21st century mainframes
Despite the ubiquity of the client/server computing model and the current hype around cloud, the mainframe is the focus of much modernisation work.
Some industry observers predicted the death of the mainframe in the wake of the client/server computing revolution. Yet, here we are, preoccupied with the possibility that the cloud could herald the next, big step change in computing models - and the mainframe is just as big as part of enterprise IT infrastructures as it has ever been.
Martin Banks, data centre and mainframe analyst for Bloor Research told IT PRO that mainframes would be a mainstay of large enterprise computing for some time to come. "Nothing can do big, complex multichannel business management tasks quite like the mainframe," he said.
"The need for real high-volume, high-speed transaction management, as quickly, reliably and securely handled as the mainframe does still forms the back-end of many, even web-based applications nowadays. And there are some really good mainframe applications, like CICS, where there's nothing to match them at doing the jobs in financial and retail institutions, for example, that they do."
Yet, the lack of skills available for managing this mission-critical part of the IT infrastructure poses quite a dilemma for those organisations that simply can't afford to move mainframe data and processes into more modern computing environments. Banks continued: "The problem is that all the mainframe programmers are greying, over 55 or already retired."
CA is one IT vendor that made its name in the mainframe space, alongside the market giant, IBM. Chris O'Malley, executive vice president and general manager for CA's mainframe business unit confirmed that many of its customers still have a strategic investment in their mainframes, but that they were finding it hard to modernise them because of a lack of available skills.

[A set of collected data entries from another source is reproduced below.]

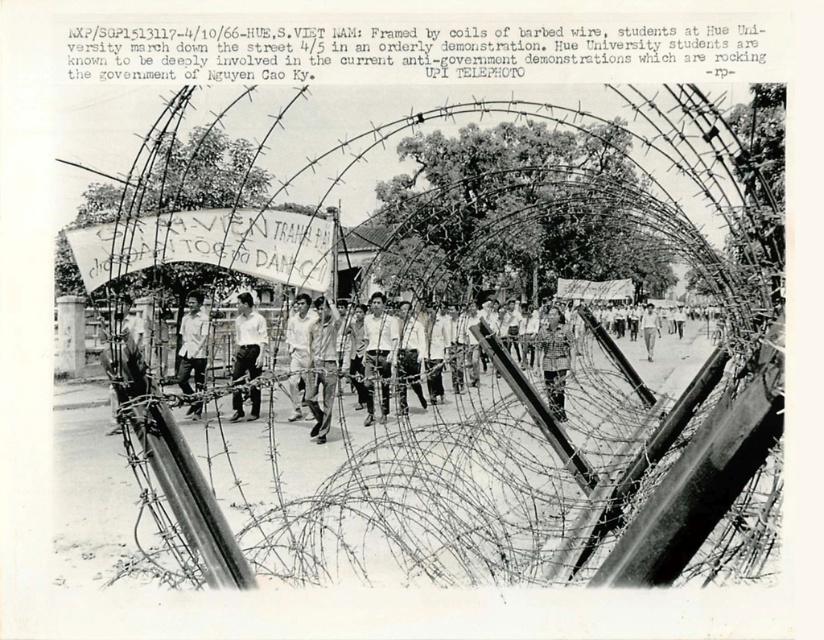
Does wire at center lie behind light gray uniform at center?

No.

Between wire at center and light gray uniform at center, which one appears on the left side from the viewer's perspective?

Positioned to the left is light gray uniform at center.

Does point (462, 280) come in front of point (293, 397)?

No.

The height and width of the screenshot is (640, 824). I want to click on wire at center, so click(531, 342).

Is point (611, 332) in front of point (311, 392)?

No, (611, 332) is behind (311, 392).

Who is positioned more to the right, wire at center or light brown leather jacket at center?

wire at center is more to the right.

Is point (776, 262) farther from viewer compared to point (331, 385)?

That is False.

Find the location of `wire at center`. wire at center is located at coordinates (531, 342).

Is point (722, 211) in front of point (551, 404)?

Yes, it is in front of point (551, 404).

Which is in front, point (405, 467) or point (546, 385)?

Positioned in front is point (405, 467).

Between point (680, 230) and point (564, 360), which one is positioned in front?

Point (680, 230)

Where is `wire at center`? wire at center is located at coordinates (531, 342).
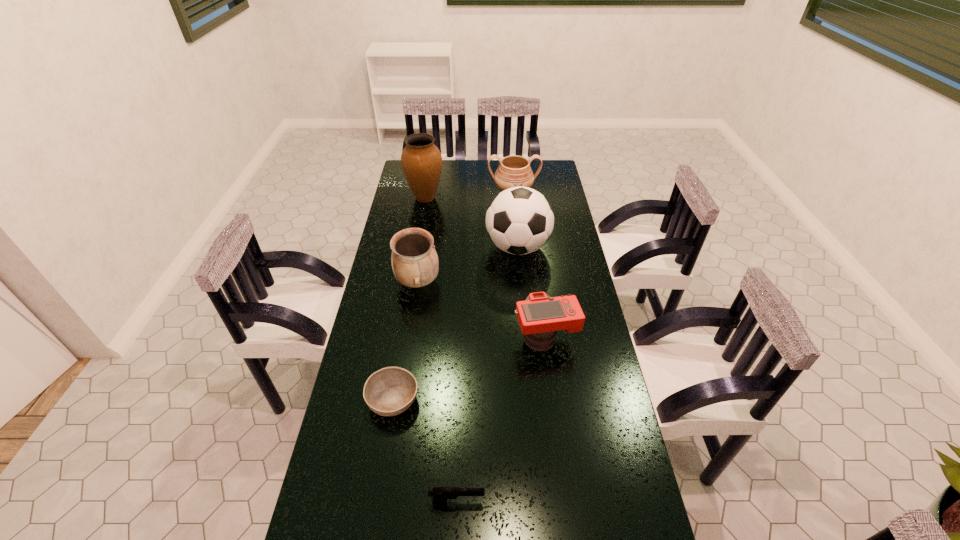
Locate an element on the screen. The height and width of the screenshot is (540, 960). vacant area between the fifth tallest object and the rightmost urn is located at coordinates (529, 266).

Locate an element on the screen. This screenshot has height=540, width=960. vacant space that's between the nearest object and the fifth tallest object is located at coordinates (501, 420).

Locate an element on the screen. The width and height of the screenshot is (960, 540). unoccupied position between the bowl and the tallest urn is located at coordinates tap(409, 299).

The height and width of the screenshot is (540, 960). In order to click on empty space between the soccer ball and the tallest urn in this screenshot , I will do `click(471, 222)`.

Where is `free space between the camera and the rightmost urn`? The height and width of the screenshot is (540, 960). free space between the camera and the rightmost urn is located at coordinates (529, 266).

At what (x,y) coordinates should I click in order to perform the action: click on empty location between the nearest urn and the fifth farthest object. Please return your answer as a coordinate pair (x, y). The width and height of the screenshot is (960, 540). Looking at the image, I should click on (481, 310).

I want to click on object that stands as the third closest to the nearest urn, so 390,391.

In order to click on object that is the fourth closest to the tallest urn in this screenshot , I will do `click(540, 316)`.

At what (x,y) coordinates should I click in order to perform the action: click on the second closest urn to the camera. Please return your answer as a coordinate pair (x, y). The image size is (960, 540). Looking at the image, I should click on (514, 171).

Locate an element on the screen. Image resolution: width=960 pixels, height=540 pixels. urn that is the second closest one to the soccer ball is located at coordinates (514, 171).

"We are taking the IBM foundation and building on it with our software and services," he said. "We've developed health check components that can gauge how effectively the mainframe technology is running and compare it with the most optimal configuration framework in an automated way."
O'Malley said CA was developing similar management tools to those that large enterprises were already familiar with using to monitor various layers of their more modern IT infrastructures and data centres.
In fact, earlier this month, Compuware seemed to echo the same strategy as that outlined for rival CA by O'Malley. The UK software and IT services firm announced it was uniting its management tools, Vantage and Strobe, for distributed and mainframe environments respectively.
Compuware claimed that, by providing insight into performance of applications that span both distributed and mainframe infrastructures from a single location, IT management will be able to minimise business and customer disruption by quickly troubleshooting, identifying and resolving issues in a more cost-effective and timely manner.
Atul Bhovan, Compuware enterprise solutions consultant, told IT PRO that processing power on the mainframe has actually become more central to the effective running of the business in the 21st century.
"Mainframe applications need to be stable or the business pays a massive price in lost business," he said.
"A lot of organisations are also trying to cut back on the cost of their core IT investments and staff," he added, particularly when the numbers of students graduating with Visual Studio developing skills for example, is plentiful. Often companies are forced to re-hire older IT professionals with mainframe skills on high-consultancy rates.
"For many years, organisations had whole teams of IT professionals writing COBOL code for mainframe applications, for example," Bhovan continued. "But many of these applications have evolved to now be accessed by a web front-end, where organisations no longer have the mainframe knowledge or skills in house."